Eroding bluff - candidate for rip-rap.

Eroding bluff – candidate for rip-rap.

Rip-rapping, the dumping and/or positioning of stone, is common practice along the coast, where those who own land look warily at the sea. The sea is, of course, a primary reason why coastliners want to live where they do, but its relationship with land seems often like that of predator and prey. Waves, the ocean’s teeth when stirred by storm, can and do simply gnash land (and dwellings) away.

On a point such as the one under discussion this week – well up the bay and protected from severe storm effects by islands and mudflats – the gnawing away of land is a slow, seemingly gentle, practice. Still, even a cursory glance shows the way repeated rubbings of tide and current can add up to a lot of loss. A little seaside path along the 30-foot high bluff on the point’s east flank illustrates this action: in the ten years I’ve walked this area, erosion’s taken enough of the bluff to drop trees into the sea and force the path 15 feet inland. Left to their own rhythms, sea and bluff would dance slowly inland across this point, perhaps cutting it off entirely in a century or so.

Looking out from the bluff path.

Looking out from the bluff path.

But, of course, we like our houses and landscapes to suggest permanence, even as that’s the last possibility on life’s list. And so: hardening of coast against change; and so: mild controversy at our meeting. Should rip-rap-rock be allowed? Those who would build the four houses say, yea, of course. They want the appearance of bluff security. Careful what you wish/rip-rap for, say others. Studies of coastal erosion show that often hardened coastline in one spot simply shifts erosion to the softer flanks of that hardening; the currents and tides, even the gentle ones up bay, will find a way. They will gnaw what they will gnaw.
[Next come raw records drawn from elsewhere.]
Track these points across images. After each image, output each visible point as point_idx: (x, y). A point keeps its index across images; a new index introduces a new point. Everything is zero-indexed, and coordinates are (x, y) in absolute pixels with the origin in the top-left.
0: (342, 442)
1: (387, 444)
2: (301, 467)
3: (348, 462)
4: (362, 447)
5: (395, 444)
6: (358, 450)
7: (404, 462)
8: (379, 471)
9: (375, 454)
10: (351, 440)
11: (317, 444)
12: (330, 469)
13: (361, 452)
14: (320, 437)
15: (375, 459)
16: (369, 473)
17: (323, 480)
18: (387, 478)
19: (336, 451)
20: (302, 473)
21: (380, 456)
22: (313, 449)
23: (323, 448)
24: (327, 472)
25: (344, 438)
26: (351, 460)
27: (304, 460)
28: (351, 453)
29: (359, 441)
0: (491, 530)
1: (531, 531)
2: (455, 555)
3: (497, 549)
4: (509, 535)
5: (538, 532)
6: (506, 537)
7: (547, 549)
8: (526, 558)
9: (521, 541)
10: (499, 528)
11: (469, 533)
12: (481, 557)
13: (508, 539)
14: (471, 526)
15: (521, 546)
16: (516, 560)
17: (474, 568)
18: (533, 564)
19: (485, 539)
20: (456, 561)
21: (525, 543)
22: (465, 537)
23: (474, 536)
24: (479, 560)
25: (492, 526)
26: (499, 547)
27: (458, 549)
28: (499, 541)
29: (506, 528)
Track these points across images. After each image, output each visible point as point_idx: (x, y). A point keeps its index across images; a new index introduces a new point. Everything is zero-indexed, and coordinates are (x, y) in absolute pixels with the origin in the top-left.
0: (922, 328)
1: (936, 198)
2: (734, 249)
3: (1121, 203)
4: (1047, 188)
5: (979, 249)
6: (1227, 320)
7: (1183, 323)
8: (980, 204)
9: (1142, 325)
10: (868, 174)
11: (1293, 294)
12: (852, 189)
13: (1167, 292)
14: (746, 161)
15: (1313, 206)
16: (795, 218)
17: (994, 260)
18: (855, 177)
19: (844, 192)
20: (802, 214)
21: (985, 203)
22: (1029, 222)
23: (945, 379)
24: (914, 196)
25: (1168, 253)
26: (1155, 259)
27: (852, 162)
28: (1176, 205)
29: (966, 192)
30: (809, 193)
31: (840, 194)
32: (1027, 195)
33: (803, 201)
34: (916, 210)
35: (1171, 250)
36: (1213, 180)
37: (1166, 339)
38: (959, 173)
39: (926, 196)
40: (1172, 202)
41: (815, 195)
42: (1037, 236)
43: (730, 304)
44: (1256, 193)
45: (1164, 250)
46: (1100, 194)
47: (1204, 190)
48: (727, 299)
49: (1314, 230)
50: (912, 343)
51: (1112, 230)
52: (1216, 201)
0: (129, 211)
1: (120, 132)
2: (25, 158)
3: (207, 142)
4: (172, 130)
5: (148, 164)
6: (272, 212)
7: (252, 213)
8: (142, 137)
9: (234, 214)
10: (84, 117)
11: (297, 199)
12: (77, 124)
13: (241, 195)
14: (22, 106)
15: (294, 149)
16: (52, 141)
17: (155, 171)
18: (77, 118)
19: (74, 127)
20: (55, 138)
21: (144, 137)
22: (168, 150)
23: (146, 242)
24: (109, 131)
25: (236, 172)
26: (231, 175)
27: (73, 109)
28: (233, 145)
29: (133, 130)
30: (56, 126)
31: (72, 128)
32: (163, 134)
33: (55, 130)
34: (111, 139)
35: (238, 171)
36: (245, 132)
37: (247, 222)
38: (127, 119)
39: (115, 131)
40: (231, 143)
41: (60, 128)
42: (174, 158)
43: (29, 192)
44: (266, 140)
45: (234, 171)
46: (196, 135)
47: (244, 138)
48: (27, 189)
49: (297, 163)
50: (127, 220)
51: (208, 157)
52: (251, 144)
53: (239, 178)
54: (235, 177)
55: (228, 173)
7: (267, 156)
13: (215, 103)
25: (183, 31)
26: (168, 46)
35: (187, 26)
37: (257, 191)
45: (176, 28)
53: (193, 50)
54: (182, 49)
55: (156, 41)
Then, there is the possibility of unintended effect on the mudflats surrounding the point. These flats, extensive at low tide, are rich with shellfish; they are fished by clammers who depend for their living upon their consistency. Might the change in point stability affect these flats, either through redirected silt, of via redirected runoff? It’s happened elsewhere. Might a plague of invasive green crabs, clam-eaters linked too to the warming of our waters, make the rip-rap their residence? That too has happened elsewhere. So many pointed questions. To which we will return in January.

The point's extensive clamflats; the tiny figures are clammers.

The point’s extensive clamflats; the tiny figures are clammers.

All of this would fascinate Henry Thoreau, who walked to his observations, surveyed them closely, measuring often to decimals the works of winds and waters, looking for the stories land and water tell of themselves. Thoreau’s ability to see and tell those stories gets him named often as the father of ecological thinking. For Thoreau, a close look at what was present often allowed him to see back into the past and forward into the future.

When we meet again in January to look at the point proposals, I’ll have walked the land again and tried to see like Henry.